= Beginning of Section =
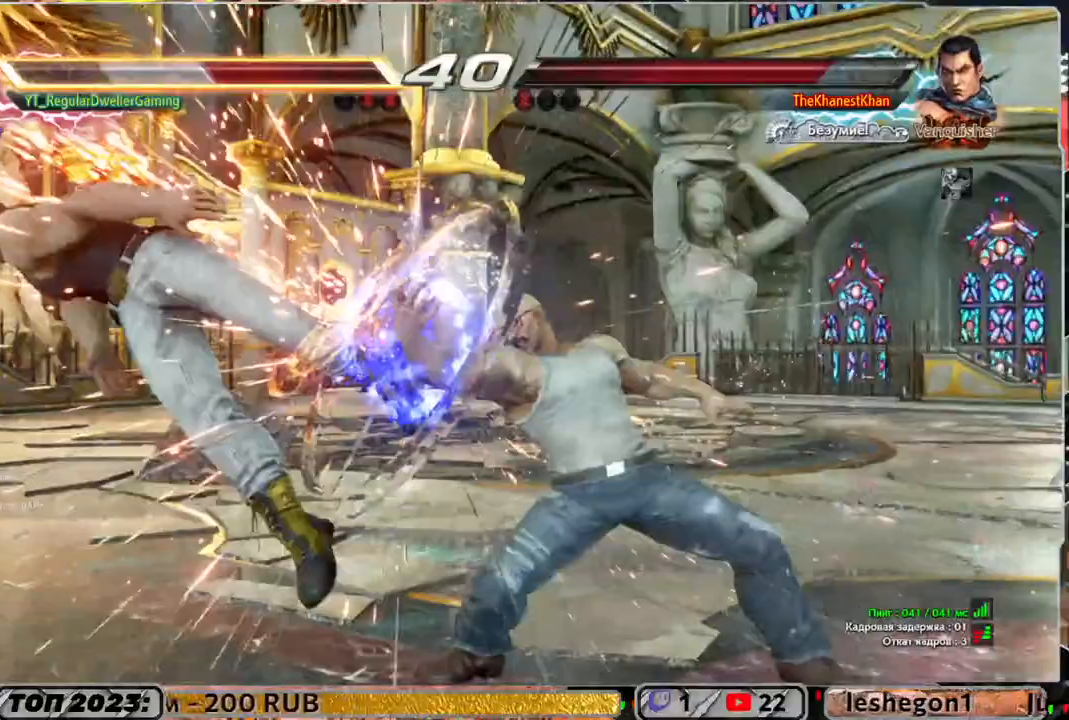
{"buttons": ["SQUARE", "DPAD_UP"], "left_stick": "center", "right_stick": "center", "events": [[50, "SQUARE", "up"], [133, "SQUARE", "down"], [350, "SQUARE", "up"], [417, "SQUARE", "down"]]}
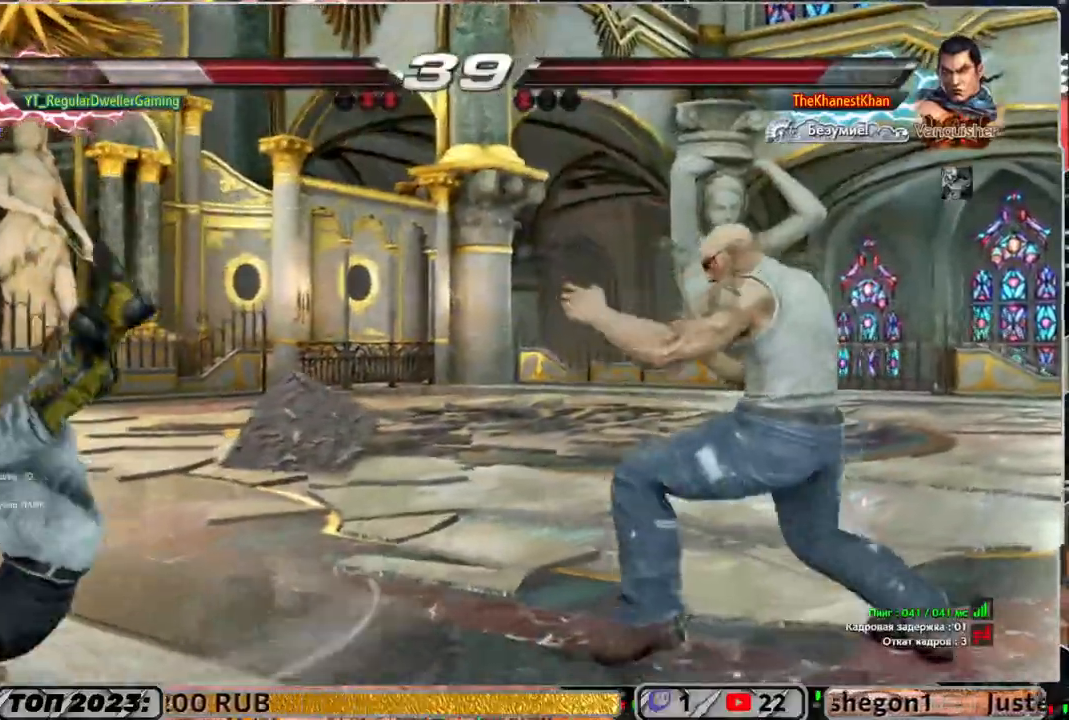
{"buttons": ["SQUARE", "DPAD_UP"], "left_stick": "center", "right_stick": "center", "events": [[17, "SQUARE", "up"], [83, "SQUARE", "down"], [150, "SQUARE", "up"], [217, "SQUARE", "down"], [283, "SQUARE", "up"], [350, "SQUARE", "down"]]}
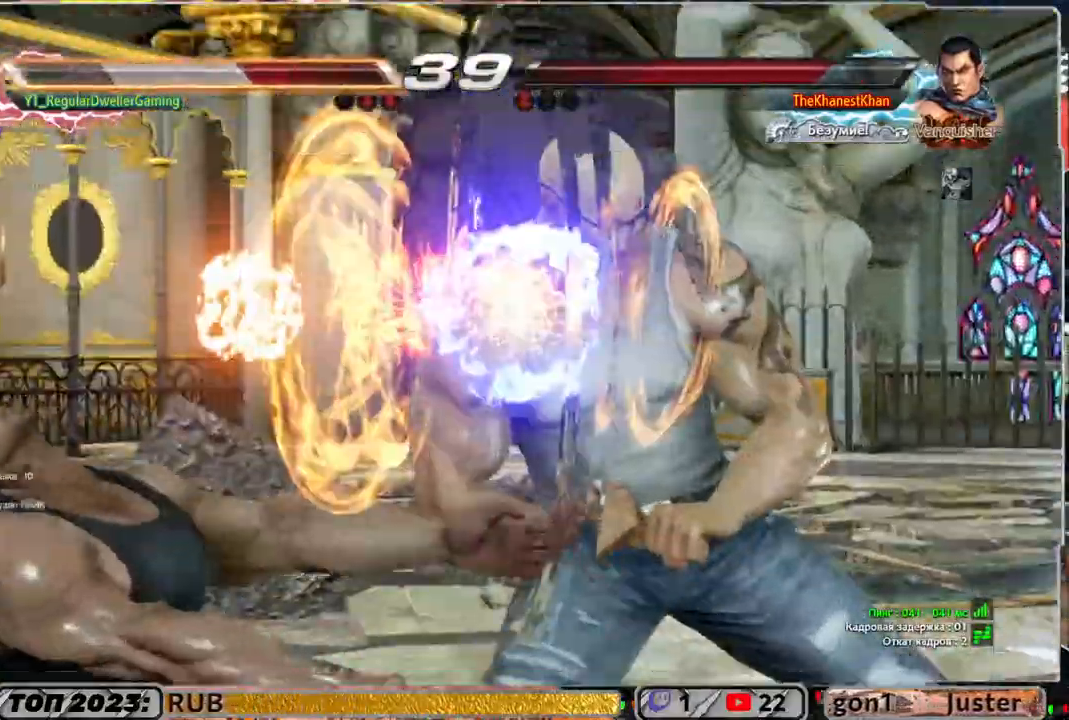
{"buttons": [], "left_stick": "center", "right_stick": "center", "events": [[217, "SQUARE", "up"], [283, "SQUARE", "down"], [350, "SQUARE", "up"], [433, "DPAD_UP", "up"]]}
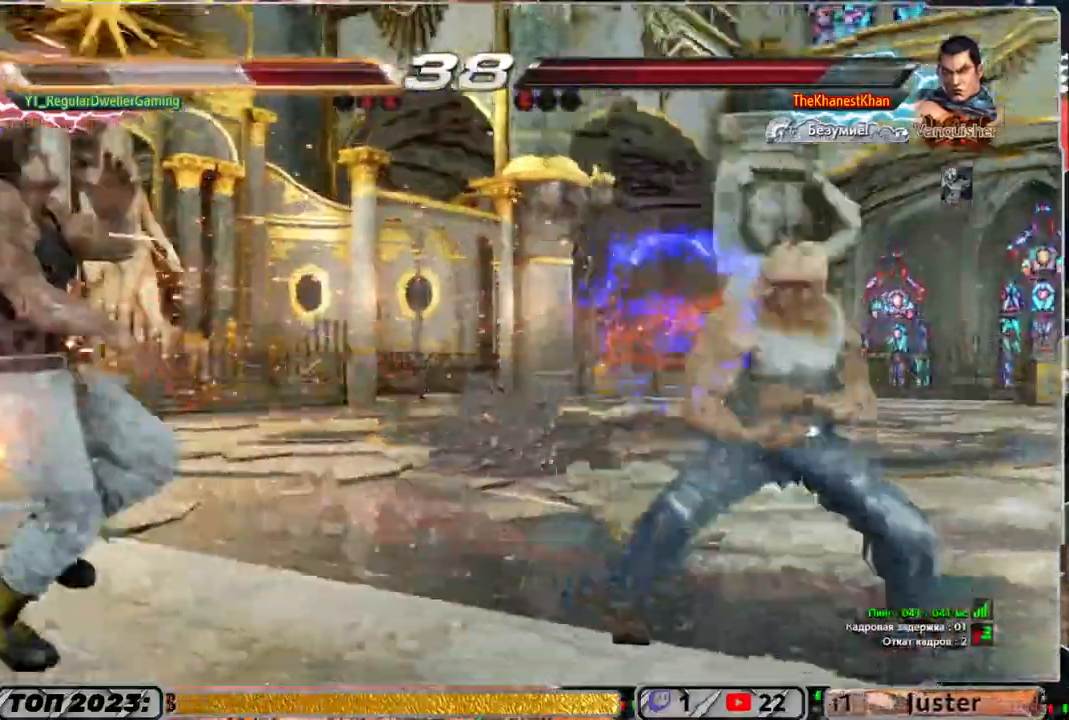
{"buttons": ["DPAD_UP"], "left_stick": "center", "right_stick": "center", "events": [[350, "DPAD_UP", "down"], [350, "SQUARE", "down"], [450, "SQUARE", "up"]]}
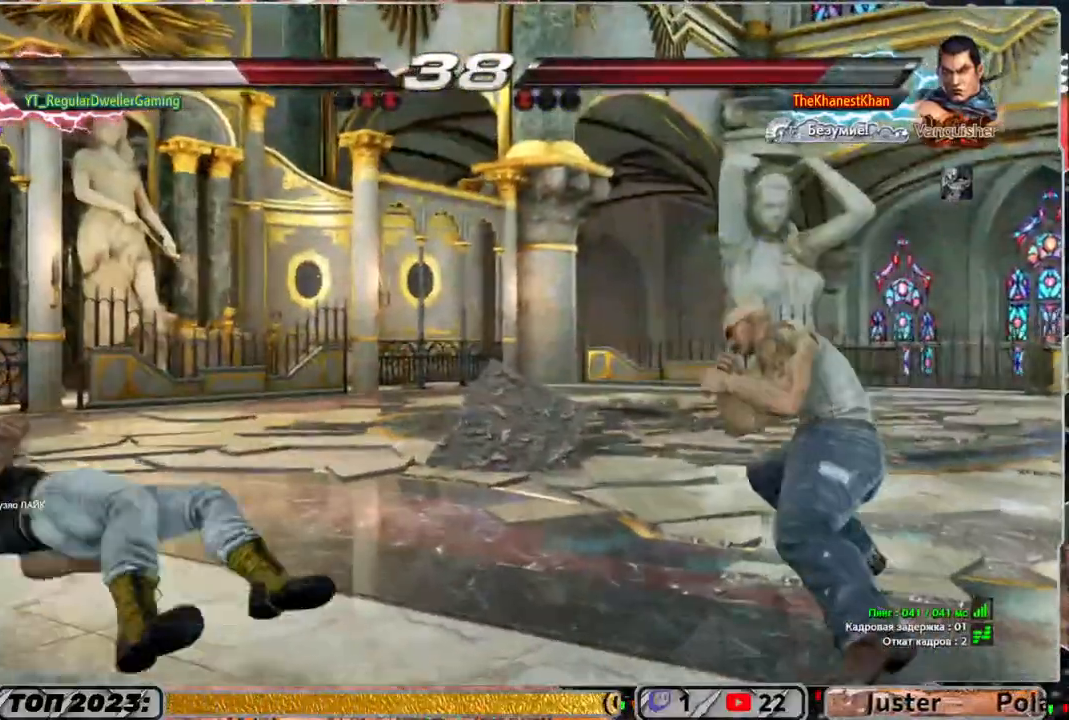
{"buttons": [], "left_stick": "center", "right_stick": "center", "events": [[17, "SQUARE", "down"], [117, "SQUARE", "up"], [150, "DPAD_UP", "up"], [383, "DPAD_LEFT", "down"], [483, "DPAD_LEFT", "up"]]}
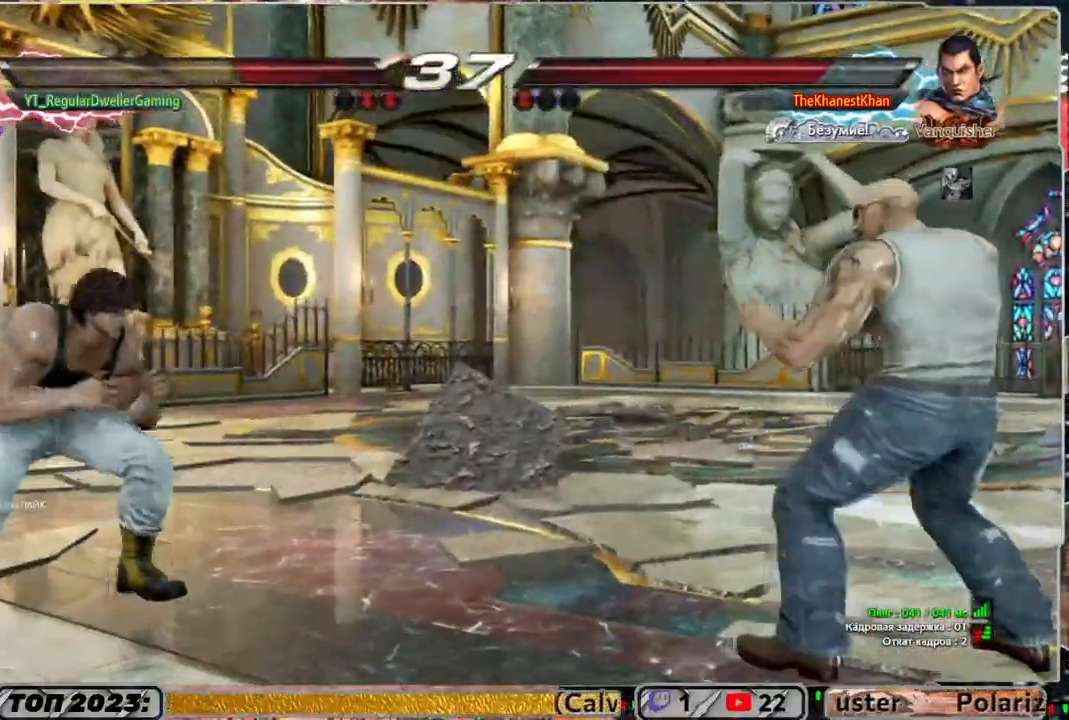
{"buttons": ["DPAD_RIGHT"], "left_stick": "center", "right_stick": "center", "events": [[67, "DPAD_LEFT", "down"], [117, "DPAD_LEFT", "up"], [217, "DPAD_UP", "down"], [317, "DPAD_UP", "up"], [417, "DPAD_RIGHT", "down"]]}
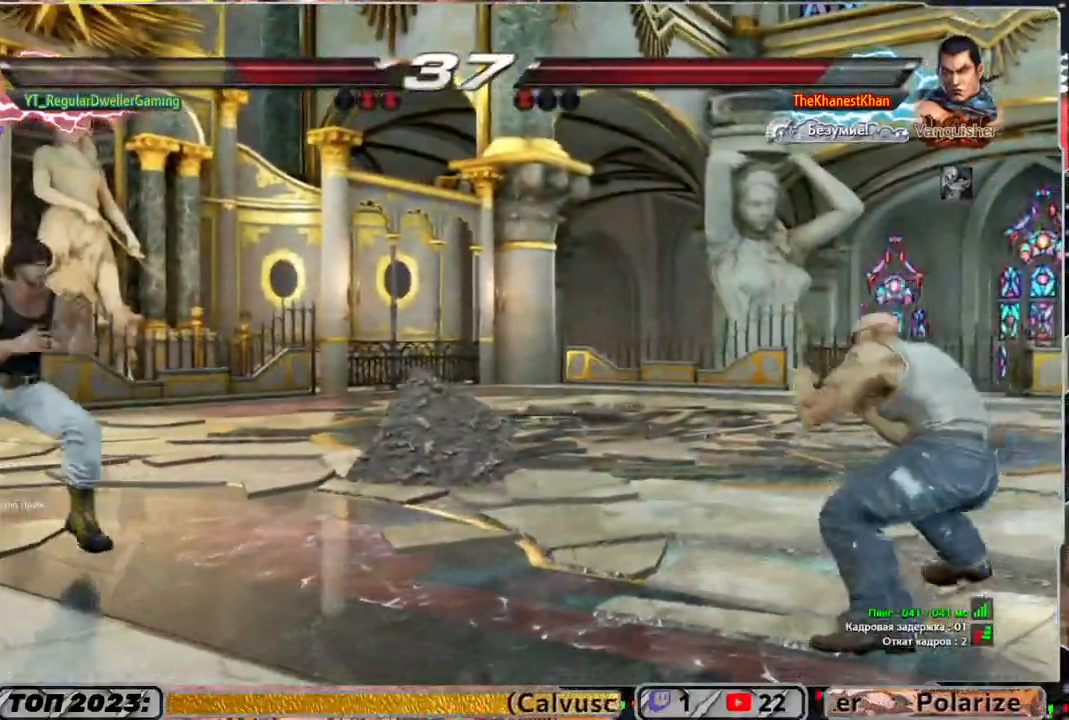
{"buttons": [], "left_stick": "center", "right_stick": "center", "events": [[50, "DPAD_RIGHT", "up"], [83, "DPAD_RIGHT", "down"], [317, "DPAD_RIGHT", "up"]]}
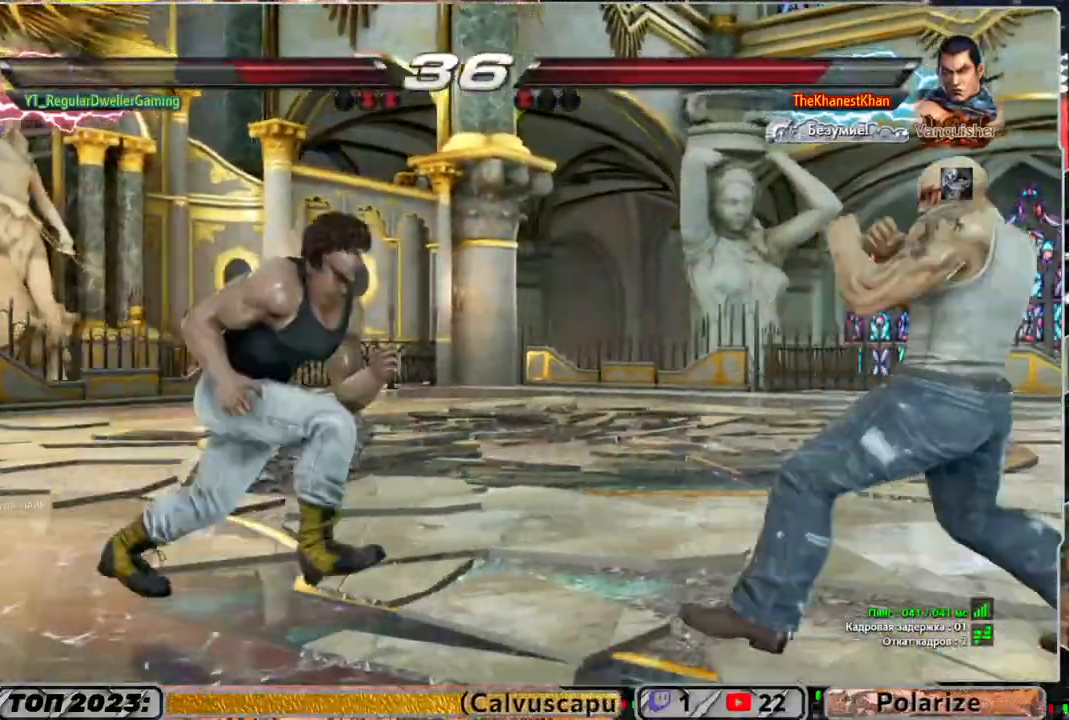
{"buttons": ["DPAD_DOWN", "DPAD_RIGHT"], "left_stick": "center", "right_stick": "center", "events": [[117, "SQUARE", "down"], [217, "SQUARE", "up"], [450, "DPAD_DOWN", "down"], [483, "DPAD_RIGHT", "down"]]}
= End of Section =
— EXERCISE DIRECTIONS —
Omit the pictures and copy the records above exactly.

— RESPONSE TO THIS TASK —
{"buttons": ["SQUARE", "DPAD_UP"], "left_stick": "center", "right_stick": "center", "events": [[50, "SQUARE", "up"], [133, "SQUARE", "down"], [350, "SQUARE", "up"], [417, "SQUARE", "down"]]}
{"buttons": ["SQUARE", "DPAD_UP"], "left_stick": "center", "right_stick": "center", "events": [[17, "SQUARE", "up"], [83, "SQUARE", "down"], [150, "SQUARE", "up"], [217, "SQUARE", "down"], [283, "SQUARE", "up"], [350, "SQUARE", "down"]]}
{"buttons": [], "left_stick": "center", "right_stick": "center", "events": [[217, "SQUARE", "up"], [283, "SQUARE", "down"], [350, "SQUARE", "up"], [433, "DPAD_UP", "up"]]}
{"buttons": ["DPAD_UP"], "left_stick": "center", "right_stick": "center", "events": [[350, "DPAD_UP", "down"], [350, "SQUARE", "down"], [450, "SQUARE", "up"]]}
{"buttons": [], "left_stick": "center", "right_stick": "center", "events": [[17, "SQUARE", "down"], [117, "SQUARE", "up"], [150, "DPAD_UP", "up"], [383, "DPAD_LEFT", "down"], [483, "DPAD_LEFT", "up"]]}
{"buttons": ["DPAD_RIGHT"], "left_stick": "center", "right_stick": "center", "events": [[67, "DPAD_LEFT", "down"], [117, "DPAD_LEFT", "up"], [217, "DPAD_UP", "down"], [317, "DPAD_UP", "up"], [417, "DPAD_RIGHT", "down"]]}
{"buttons": [], "left_stick": "center", "right_stick": "center", "events": [[50, "DPAD_RIGHT", "up"], [83, "DPAD_RIGHT", "down"], [317, "DPAD_RIGHT", "up"]]}
{"buttons": ["DPAD_DOWN", "DPAD_RIGHT"], "left_stick": "center", "right_stick": "center", "events": [[117, "SQUARE", "down"], [217, "SQUARE", "up"], [450, "DPAD_DOWN", "down"], [483, "DPAD_RIGHT", "down"]]}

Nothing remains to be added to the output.